> **Your goal**
Would you transcribe the entries below, beginning at the line with "pinky pip: (216, 374)" and ending after the line with "thumb ip: (318, 98)", exactly, with no picture and nothing more?
========================================
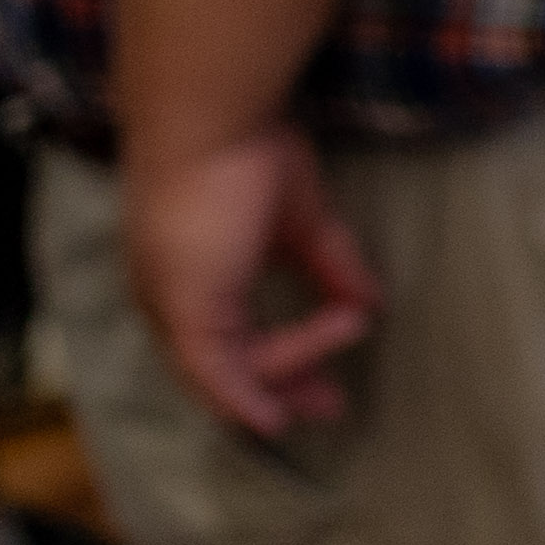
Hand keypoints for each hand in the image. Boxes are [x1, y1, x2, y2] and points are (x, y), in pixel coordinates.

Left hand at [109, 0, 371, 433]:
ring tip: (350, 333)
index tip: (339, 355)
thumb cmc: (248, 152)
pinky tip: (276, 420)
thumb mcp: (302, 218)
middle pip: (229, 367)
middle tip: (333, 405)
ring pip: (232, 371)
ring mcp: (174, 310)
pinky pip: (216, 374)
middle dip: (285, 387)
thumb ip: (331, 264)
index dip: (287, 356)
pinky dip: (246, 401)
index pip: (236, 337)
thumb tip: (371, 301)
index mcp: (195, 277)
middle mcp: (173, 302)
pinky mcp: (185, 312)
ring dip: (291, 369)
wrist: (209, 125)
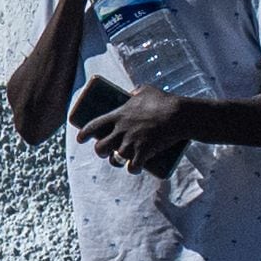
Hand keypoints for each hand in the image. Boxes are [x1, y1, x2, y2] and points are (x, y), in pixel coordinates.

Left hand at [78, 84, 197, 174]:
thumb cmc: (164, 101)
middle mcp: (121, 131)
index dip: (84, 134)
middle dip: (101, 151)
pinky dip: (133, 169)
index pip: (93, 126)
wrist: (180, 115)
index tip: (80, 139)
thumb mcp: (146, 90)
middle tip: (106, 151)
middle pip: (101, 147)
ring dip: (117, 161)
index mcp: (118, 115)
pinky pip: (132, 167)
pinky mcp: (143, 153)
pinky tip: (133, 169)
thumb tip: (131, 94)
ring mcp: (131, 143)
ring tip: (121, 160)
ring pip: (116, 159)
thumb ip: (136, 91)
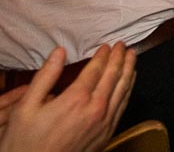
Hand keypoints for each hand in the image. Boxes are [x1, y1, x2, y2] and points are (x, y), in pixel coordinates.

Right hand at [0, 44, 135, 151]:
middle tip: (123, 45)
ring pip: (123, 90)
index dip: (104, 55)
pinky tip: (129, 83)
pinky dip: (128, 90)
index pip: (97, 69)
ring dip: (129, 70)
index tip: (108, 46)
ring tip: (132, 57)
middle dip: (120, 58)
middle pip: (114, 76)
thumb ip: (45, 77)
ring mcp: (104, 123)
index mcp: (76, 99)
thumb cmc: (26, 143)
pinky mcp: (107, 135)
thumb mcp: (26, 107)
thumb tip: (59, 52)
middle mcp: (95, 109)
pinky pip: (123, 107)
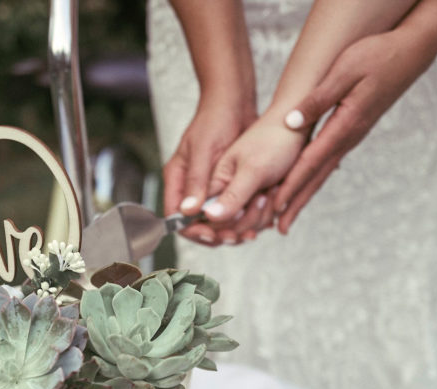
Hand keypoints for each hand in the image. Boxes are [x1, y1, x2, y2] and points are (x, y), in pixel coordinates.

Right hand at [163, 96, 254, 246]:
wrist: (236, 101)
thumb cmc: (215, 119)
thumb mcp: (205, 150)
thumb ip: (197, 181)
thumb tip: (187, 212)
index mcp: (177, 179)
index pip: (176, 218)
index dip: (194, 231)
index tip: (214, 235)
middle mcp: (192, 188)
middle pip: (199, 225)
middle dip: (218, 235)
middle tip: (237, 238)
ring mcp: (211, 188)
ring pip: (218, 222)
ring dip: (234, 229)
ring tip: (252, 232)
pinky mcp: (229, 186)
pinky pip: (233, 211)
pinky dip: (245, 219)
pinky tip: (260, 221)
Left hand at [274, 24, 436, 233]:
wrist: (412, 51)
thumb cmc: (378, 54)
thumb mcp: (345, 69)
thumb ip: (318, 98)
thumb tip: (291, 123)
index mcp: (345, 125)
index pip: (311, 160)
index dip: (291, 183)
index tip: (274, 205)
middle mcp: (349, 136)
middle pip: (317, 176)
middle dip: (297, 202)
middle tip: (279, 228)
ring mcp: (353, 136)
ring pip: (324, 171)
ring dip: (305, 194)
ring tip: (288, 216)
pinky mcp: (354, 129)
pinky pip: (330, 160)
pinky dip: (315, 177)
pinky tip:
========================================
> **Output**
pinky pip: (216, 374)
middle dip: (285, 387)
thumb ip: (331, 264)
index dip: (287, 356)
pinky dip: (246, 401)
index pip: (236, 337)
thumb tip: (371, 301)
index mcp: (195, 277)
middle mcp: (173, 302)
pinky mcp: (185, 312)
ring dip: (291, 369)
wrist: (209, 125)
Hand keypoints for each hand in the image. Boxes are [x1, y1, x2, y2] and points are (x, y), in pixel coordinates.

Left hand at [78, 84, 197, 174]:
thumb cmc: (164, 101)
middle mcp: (121, 131)
index dip: (84, 134)
middle dip: (101, 151)
pinky dip: (133, 169)
index pip: (93, 126)
wrist: (180, 115)
index tip: (80, 139)
thumb mcp: (146, 90)
middle tip: (106, 151)
middle pip: (101, 147)
ring dip: (117, 161)
index mcp: (118, 115)
pinky pip: (132, 167)
pinky mcp: (143, 153)
pinky tip: (133, 169)
thumb tip: (131, 94)
ring mcp: (131, 143)
ring tip: (121, 160)
ring pip: (116, 159)
thumb ip: (136, 91)
Hand keypoints for each hand in the image. Boxes are [x1, y1, x2, y2] and points are (x, y), in pixel coordinates.

Right hand at [0, 44, 135, 151]:
middle tip: (123, 45)
ring pip: (123, 90)
index dip: (104, 55)
pinky tip: (129, 83)
pinky dip: (128, 90)
index pip: (97, 69)
ring dip: (129, 70)
index tip: (108, 46)
ring tip: (132, 57)
middle dip: (120, 58)
middle pip: (114, 76)
thumb ip: (45, 77)
ring mcp: (104, 123)
index mcp: (76, 99)
thumb cmc: (26, 143)
pinky mcp: (107, 135)
thumb mcp: (26, 107)
thumb tip: (59, 52)
middle mcp: (95, 109)
pinky pip: (123, 107)
Hand keypoints for each hand in the image. Boxes are [x1, y1, x2, y2] and points are (x, y), in pixel coordinates.

Right hand at [163, 96, 254, 246]:
wrist: (236, 101)
thumb cmc: (215, 119)
thumb mcp: (205, 150)
thumb ip: (197, 181)
thumb tip: (187, 212)
index mcp: (177, 179)
index pip: (176, 218)
index dip: (194, 231)
index tip: (214, 235)
middle mcp: (192, 188)
middle pip: (199, 225)
middle dip: (218, 235)
middle tip: (237, 238)
ring mcp: (211, 188)
ring pip: (218, 222)
ring dip: (234, 229)
ring tip: (252, 232)
pinky mcp: (229, 186)
pinky pip: (233, 211)
pinky dip: (245, 219)
pinky tip: (260, 221)
Left hand at [274, 24, 436, 233]:
wrist: (412, 51)
thumb cmc: (378, 54)
thumb mcp: (345, 69)
thumb ip: (318, 98)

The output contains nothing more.